The theme of this year’s Anti-Bullying Week NI (week beginning 12th November 2018) is ‘Respect’. This year the Anti-Bullying Forum NI is encouraging children and young people to think about what the respect means to them, what it feels like to be respected and how they show respect to others. Overall, we will be exploring how respect for others can build an anti-bullying culture in our schools, youth groups and communities.
The Family Wellness Project supports children, young people and their families with mental health. Through our work we see how bullying can impact on children’s emotional health and wellbeing and are proud to be supporting the week. Take a look through the resources on this page for support if your child is being bullied or you’re worried your child is the bully.
Dealing with Bullying
No parent likes to think that their child is being bullied, or that their child is the bully. However, more than half of all children are involved, either as the perpetrator, victim or witness so there is a good chance that this is something you will have to deal with as a parent. Regardless of their involvement, bullying in all it’s forms can have a big impact on children’s mental health.
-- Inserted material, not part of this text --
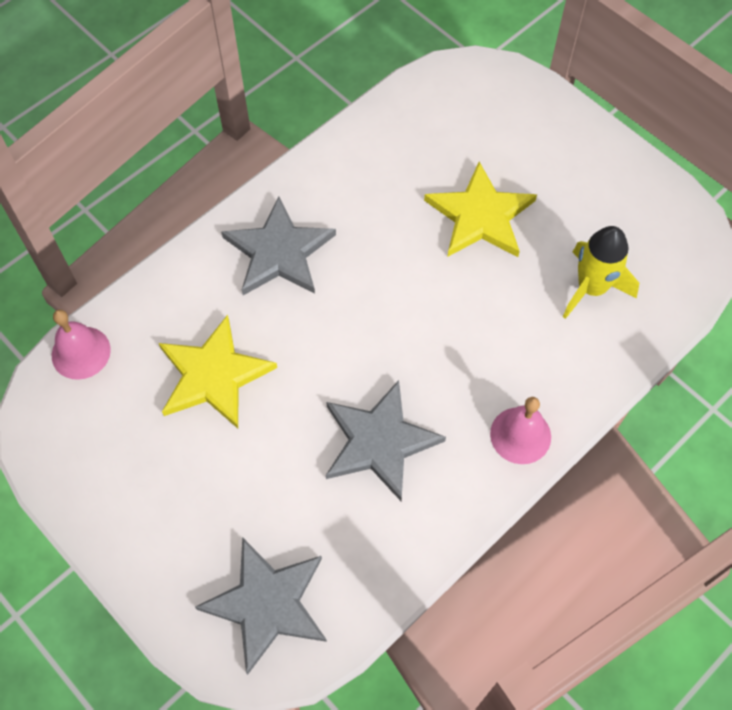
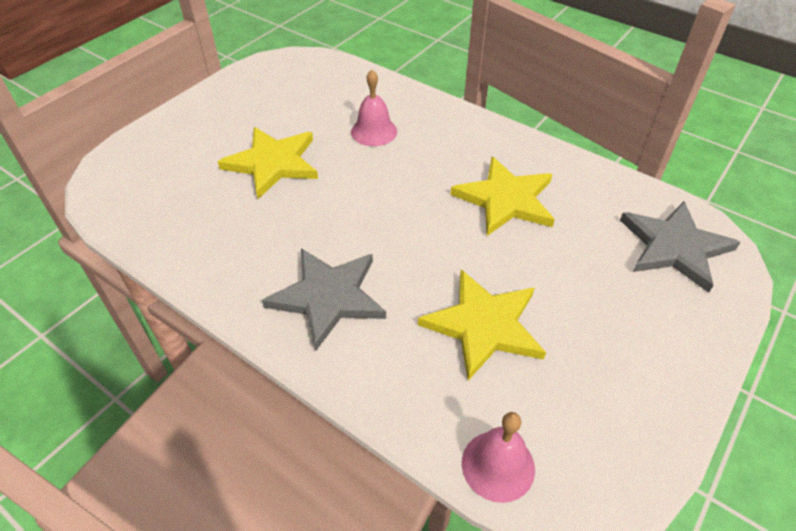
camera: 100 degrees left, 15 degrees down
grey star [326,380,446,501] -> yellow star [450,157,555,236]
pink bell [490,397,551,464] -> pink bell moved to [351,70,397,146]
yellow rocket [563,226,639,319] -> none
Some of the signs that your child could be being bullied:
- becoming withdrawn – not talking, or spending more time alone
- changes in behaviour e.g. becoming aggressive
- worrying about going to school
- not sleeping well
- complaining of feeling unwell
- broken or missing possessions
These are just some of the signs but they could also be signs of something else that’s going on so it’s important to take into account any changes that may be going on in their life and if you are unsure seek support.
Tips on what to do if your child is being bullied
It is difficult to learn that your child is being bullied. Here are some top tips to help you deal with the situation:
- Listen to your child without getting angry or upset.
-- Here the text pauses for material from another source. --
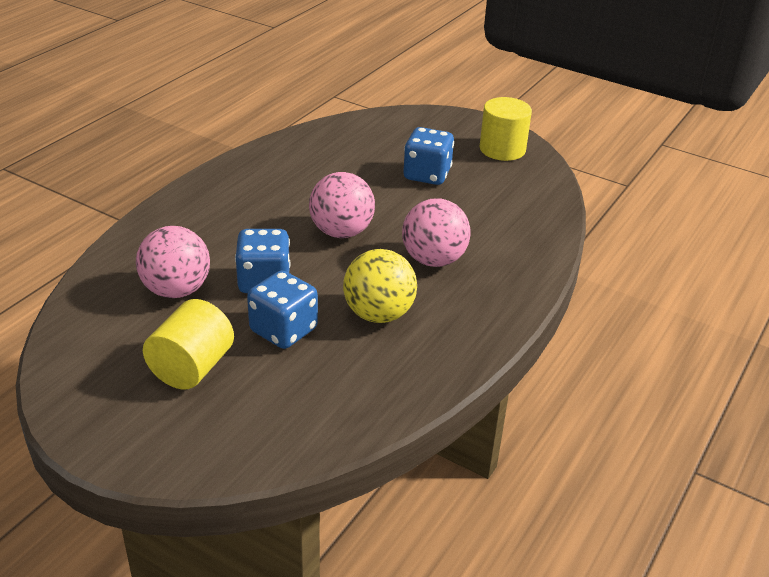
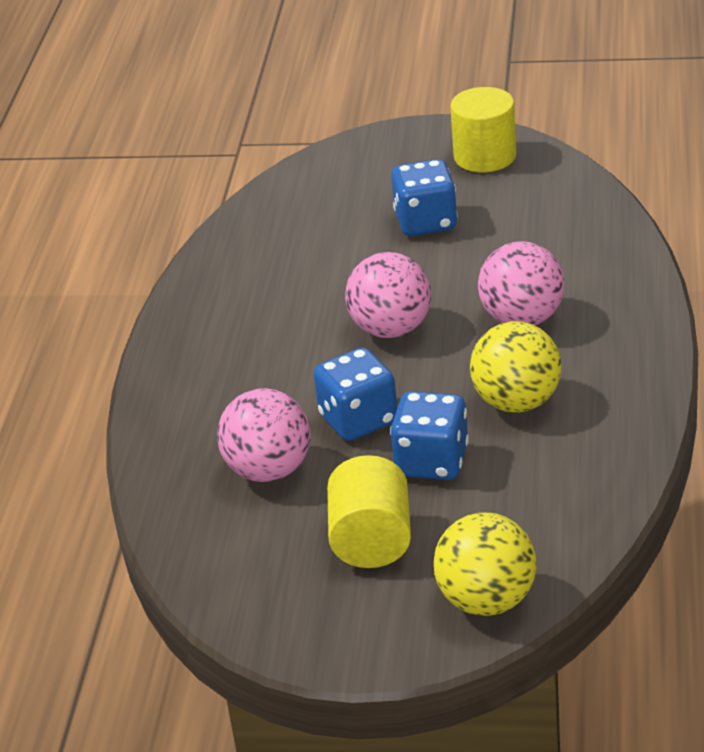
camera: 20 degrees left, 0 degrees up
none -> yellow ball [434,512,536,616]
- Set aside your feelings and listen to what your child is telling you.
- Try not to dominate the conversation with your thoughts about what is happening or what you want to do, instead ask your child what they would like you to do to support them with this issue. If they feel they have some control over what happens next they are less likely to become more stressed and upset than they already are.
- Reassure your child it’s not their fault.
- Talk to your child about what exactly is happening and where it is happening and discuss how they can appear more confident – even if they don’t feel it or ensure they are never left in a situation on their own.
- It is common that bullies say and do things to cause a reaction so if you can encourage your child not to react to situations or appear not to care then it may be that the bully will stop as he/she is getting no satisfaction from their taunts etc.
Try to avoid:
- Charging off demanding to see the head teacher, the bully or the bully’s parents. This is usually the reaction children dread and may cause the situation to get worse.
- Never encourage your child to hit or shout names back as this will not solve the problem and potentially only make the situation more inflamed.
- Don’t make light of the situation as your child has had to find the courage to tell you how someone else’s behaviour is making them feel and being told to ignore it makes it appear that this behaviour is normal and acceptable.
If bullying is happening in school…
Make sure you get support from the school and inform them. All schools are legally required to have an anti-bullying policy, however before you go into see the school:
- List all the information about what happened, who was involved, when it occurred, who witnessed it, anything your child did that may have provoked the incident, whether it was a one-off or series of events.
- Make an appointment with the class teacher or head of year.
- Aim to work together with the school and make it clear that you are seeking the school’s help in finding a solution.
- Avoid accusing the school: Remember that teachers are usually the last to find out that bullying is happening at school. The sequence is “friends first, then parents, lastly schools”.
- Be patient: Allow the school time to deal with the problem but stay in touch with them and arrange a follow up meeting to see how the situation is being resolved.
What to do if things don’t improve
- You and your child should continue to note incidents down and include dates, times, what happened, who did it and who saw it. Also include how the incidents have affected on your child and whether your child told anyone at the time of the incident.
- Continue to inform the school each time incidents occur and note down their responses and actions taken.
- If your child is hurt, take photographs and see your doctor (and the police if the assault is serious).